Marlen Sitompul | Selasa, 06/06/2017 22:04 WIB
Ketua Umum Serikat Pekerja BUMN Arief Poyuono
Jakarta - Diterbitkannya PP 72/2016 tentang holdingisasi BUMN oleh Presiden Joko Widodo yang merubah PP 45/2005 yang dikeluarkan di era Pemerintahan SBY, telah menimbulkan kontroversi.
Demikian disampaikan Ketua Umum Serikat Pekerja
BUMN Arief Poyuono, dalam diskusi bertajuk "Polemik Holdingisasi
BUMN menurut PP 72/2016, Melemahkan atau memepkuat Peranan
BUMN hadapi Pasar Bebas", Jakarta, Jakarta (6/6).
Menurutnya, terbitnya PP 72/2016 tentang holdingisasi
BUMN itu justru akan membuat
BUMN akan lebih efisien, asal pelaksanaannya tidak menyimpang dari UU dan aturan yang berlaku.
"Holdingisasi akan memperkuat hak istimewa Pemerintah untuk tetap memiliki saham mayoritas di anak-anak perusahaan yang tergabung dalam holding," kata Arief.
Arief menegaskan, modal
BUMN merupakan dan berasal dari kekayaan negara yang dipisahkan. Dalam penjelasan UU Nomor 19 tahun 2003 yang dimaksud dengan kekayaan negara yang dipisahkan adalah pemisahan kekayaan negara dari Anggaran Pendapatan dan Belanja Negara (APBN) untuk dijadikan penyertaan modal pada
BUMN untuk selanjutnya pembinaan dan pengelolaannya tidak lagi didasarkan pada sistem APBN, namun pembinaan dan pengelolaannya didasarkan pada prinsip-prinsip perusahaan yang sehat.

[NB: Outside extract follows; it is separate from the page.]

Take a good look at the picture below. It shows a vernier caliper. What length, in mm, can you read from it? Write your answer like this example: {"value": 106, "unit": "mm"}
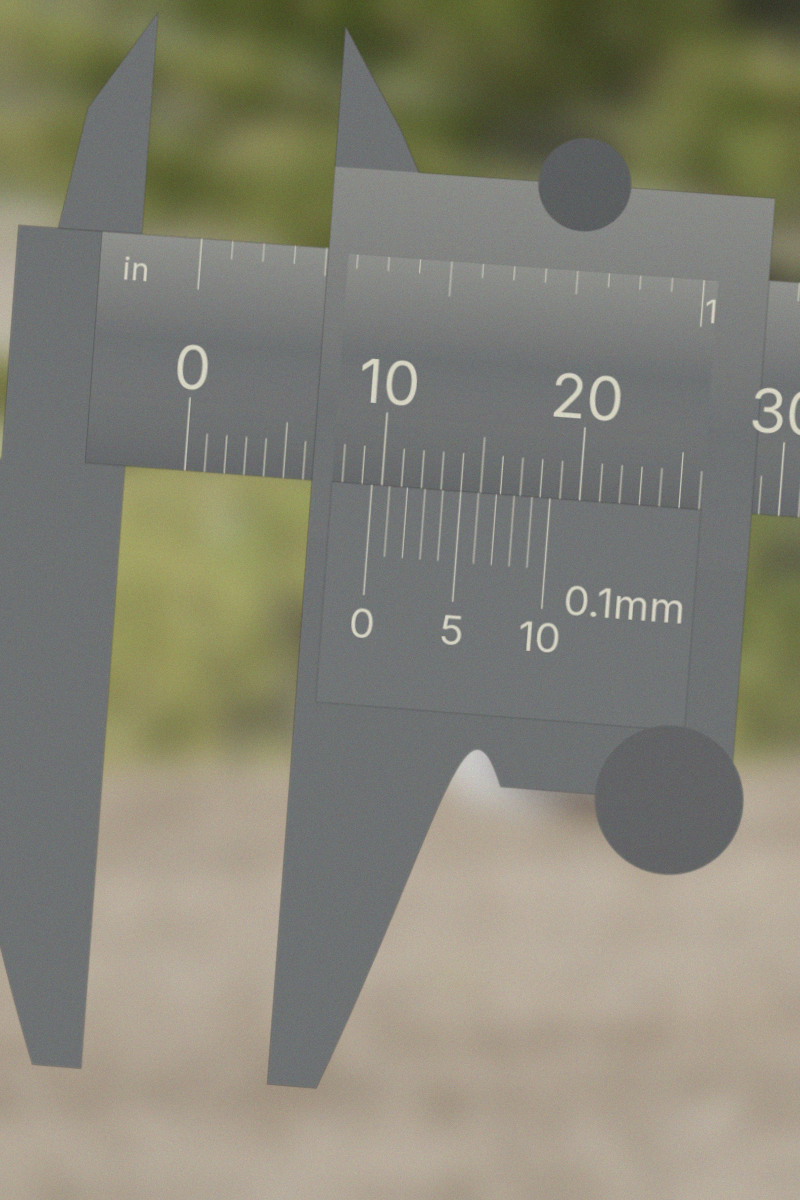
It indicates {"value": 9.5, "unit": "mm"}
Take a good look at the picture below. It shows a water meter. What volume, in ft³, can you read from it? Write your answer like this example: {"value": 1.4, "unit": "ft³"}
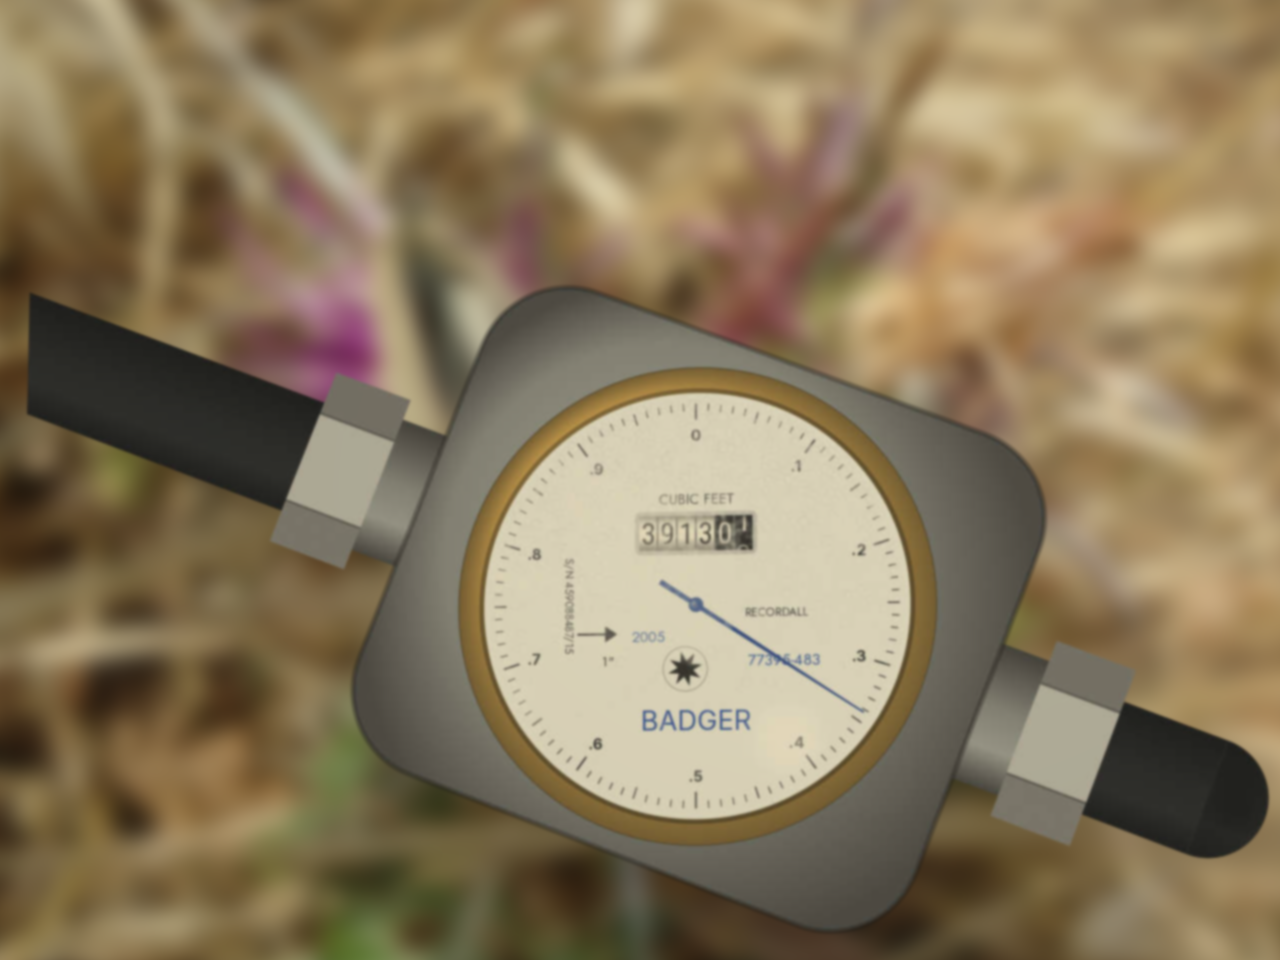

Pemerintah, kata Arief, dalam menyertakan modal negara dalam rangka pendirian atau penyertaan pada
BUMN bersumber dari APBN, kapitalisasi cadangan dan dari sumber-sumber lainnya.
"Untuk penyertaan modal negara dalam rangka pendirian
BUMN atau perseroan terbatas yang dananya berasal dari APBN harus ditetapkan dengan Peraturan Pemerintah. Termasuk juga setiap perubahan penyertaan modal negara, baik berupa penambahan maupun pengurangan, termasuk perubahan struktur kepemilikan negara atas saham Persero atau perseroan terbatas, ditetapkan dengan Peraturan Pemerintah," tegasnya.
"Jadi PP 72/2016 merupakan produk Peraturan untuk mengatur
BUMN dan tidak ada sama sekali yang dilanggar dalam pembentuk PP 72 tahun 2016 dari UU tentang keuang negara maupu UU tentang
BUMN," imbuhnya.
Sementara itu, aktivis Petisi 28, Haris Rusly menilai kebijakan pemerintah tentang holdingisasi yang tercantum dalam PP 72/2016 sudah sangat tepat hal ini untuk menyiapkan
BUMN bertempur dalam pasar melawan kompetitornya.
"Ini untuk menyiapkan
BUMN agar bisa melawan predator-predator yang selama ini menghambat sehingga keuntungan kepada negara menjadi tersendat," tandasnya.
Namun demikian, Haris mengingatkan bahwa holdingisasi
BUMN harus diikuti oleh penguatan sistem dan struktur di
BUMN itu sendiri sehingga rencana baik dalam PP tersebut terlaksana dengan baik.
"Penting untuk diikuti oleh pembenahan struktur dan penguatan sistem itu sendiri di
BUMN," ungkapnya.
Senada, Pakar Hukum Tata Negara dari UNDIP, Leo lapotukan menilai terbitnya PP 72/2016 merupakan kewengan pemerintah dengan tujuan yang positif.
"Saya melihat semangat yang ada dalam PP 72/2016 itu semangatnya positif," ungkapnya.
Leo menambahkan, dengan terbitnya PP 72/2016, pemerintah mendorong
BUMN mengakselerasi kegiatannya supaya bisa optomal dalam menjalankan tugas-tugasnya sehingga daya saingnya meningkat.
Jika kemudian, ada yang melakukan upaya hukum karena keberatan dengan PP 72/2016 itu, Leo mengatakan itu sah-sah saja dan merupakan hak setiap warga negara. Namun yang jadi pertanyaan, kenapa upaya hukum tersebut baru sekarang dilakukan.
"PP 72 harus didukung karena semangatnya bagus, semoga hakim nanti bisa memutuskan adil," tegasnya.